1960 12 Hours of Sebring – Race Profile Page Nine
At the half-way point in the race Moss and Gurney were still leading and averaging 3 mph faster per lap than the second place Daigh/Ginther Ferrari. Hans Herrmann and Oliver Gendebien were now in third with their Porsche RS60 and the Nethercutt/Lovely Ferrari was in fourth spot a full nine laps behind the leader.
The Crawford/Hansgen Maserati was now free of its sand trap and on the way back to the pits but at a much reduced pace. Hitting that sand bank damaged the front wheels and it would take the Camoradi mechanics 45 minutes to get the car going again. In this effort Briggs Cunningham was enlisted to vacuum sand from the damaged car.
After completing 123 laps the Daigh/Ginther Ferrari was retired at 5:23 pm. The car had been smoking badly for some time and when Daigh brought it into the pits for the last time the left side of the car was covered in oil and so was Daigh. It was a sad end to one of the better performances of the day.
Just minutes later Dan Gurney was in the pits for a scheduled pit stop and driver change for the leader. After talking briefly to Moss he went over to talk to some journalists. They asked why the pit stop was taking so long. Gurney indicated that the mechanics were missing a special tool that made changing the brake pads easier and quicker. Gurney also said, …” that there was a noise coming from the rear end.” He added, “I’d be surprised if he (Moss) would make a lap.”
Despite the long pit stop the car returned to the track still in the lead and being piloted by Moss. Not long after the car could be seen coming down the east-west runway rather slowly and then entering pit road. After 136 laps the car was retired at 6:05 pm with rear end trouble. The Porsche of Hans Herrmann and Oliver Gendebien would soon take the lead.
As he exited the car for the last time Moss grabbed the huge pad of foam rubber that allowed the diminutive Moss to see adequately in the low slung Maserati. After entering his pit he was surrounded by reporters. While Gurney was in the car when the trouble struck Moss was quick to deflect any criticism of Gurney’s driving. He told the reporters that it was not Gurney’s fault. “It’s just my bug,” he said ruefully, referring to the bad luck that often dogged him at Sebring.

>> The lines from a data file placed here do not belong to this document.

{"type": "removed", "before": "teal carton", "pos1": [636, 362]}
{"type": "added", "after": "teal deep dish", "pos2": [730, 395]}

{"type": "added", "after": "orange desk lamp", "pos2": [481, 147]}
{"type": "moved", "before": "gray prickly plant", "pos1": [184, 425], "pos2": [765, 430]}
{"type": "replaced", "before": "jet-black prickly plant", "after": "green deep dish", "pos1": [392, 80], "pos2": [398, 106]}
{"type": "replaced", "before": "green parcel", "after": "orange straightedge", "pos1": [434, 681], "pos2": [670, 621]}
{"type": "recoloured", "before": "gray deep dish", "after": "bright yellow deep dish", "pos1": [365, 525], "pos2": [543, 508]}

Just a few feet from Moss and the reporters the flag was being displayed to all cars to turn on their lights as the sun began to set. Sunsets at Sebring can be quit spectacular in March as the sun back lights the cars coming down the front straight with their lights on. However, night time can be particularly scary because large portions of the track are without any illumination and in pitch black darkness. On several occasions, in other 12-hour races, cars were reported to have gotten lost on the huge expanse of concrete runways and taxiways. Some drivers who were new to Sebring were told prior to the start that at night you should try to follow a driver you know who has raced at Sebring before. With darkness the pace slowed to a lap average of 85.899 mph.

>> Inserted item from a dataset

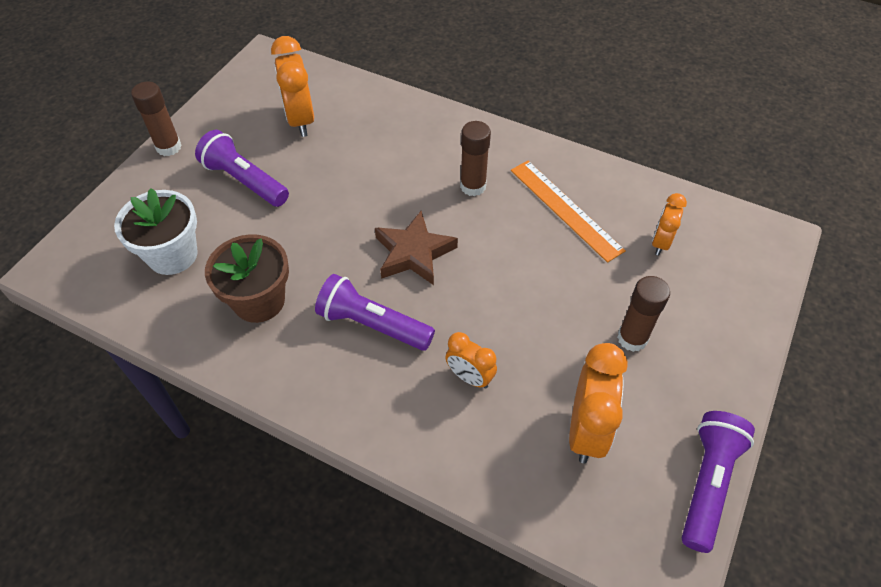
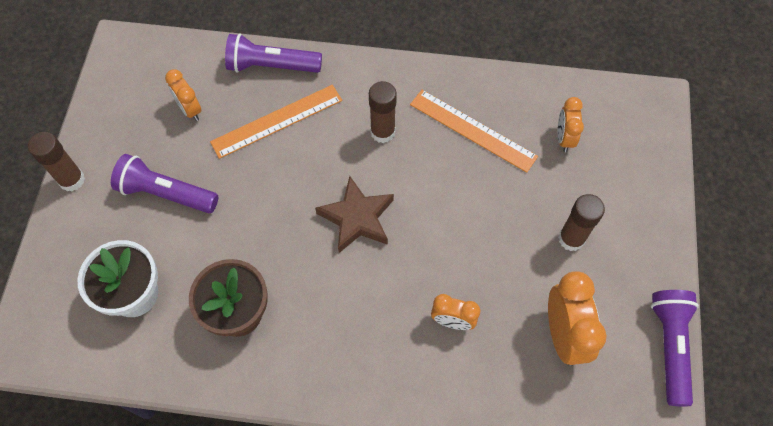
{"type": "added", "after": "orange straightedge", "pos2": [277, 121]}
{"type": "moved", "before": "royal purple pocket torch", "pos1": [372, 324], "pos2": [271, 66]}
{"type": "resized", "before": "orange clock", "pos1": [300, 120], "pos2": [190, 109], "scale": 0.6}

It was not only dark on the remote parts of the course but in the pit area the lighting was so minimal that pit crews had difficulty signaling their drivers with signal boards. It took two to three people to do so with one holding the signal board and one or two with flashlights to illuminate the board. One enterprising crew had built a neon lighted sign with which they were able to message their driver. Many of the other crews looked on with envy.
With 3-1/2 hours left in the race the Herrmann/Gendebien Porsche was firmly in the lead with the Holbert/Schechter/Fowler Brumos Porsche in second. There was a scary moment at this time for the Brumos crew as Holbert brought the car in with a bad leak in the cam covered gaskets. A 19-minute pit stop fixed that problem and they were back in the race. Moving up to third was the private entry Maserati of David Causey and Luke W. Stear. The NART Ferrari Dino of the Rodriguez brothers was forced to retire due to clutch troubles while younger brother Ricardo was at the wheel. For over eight hours they had driven a tremendous race in their 2-liter Ferrari.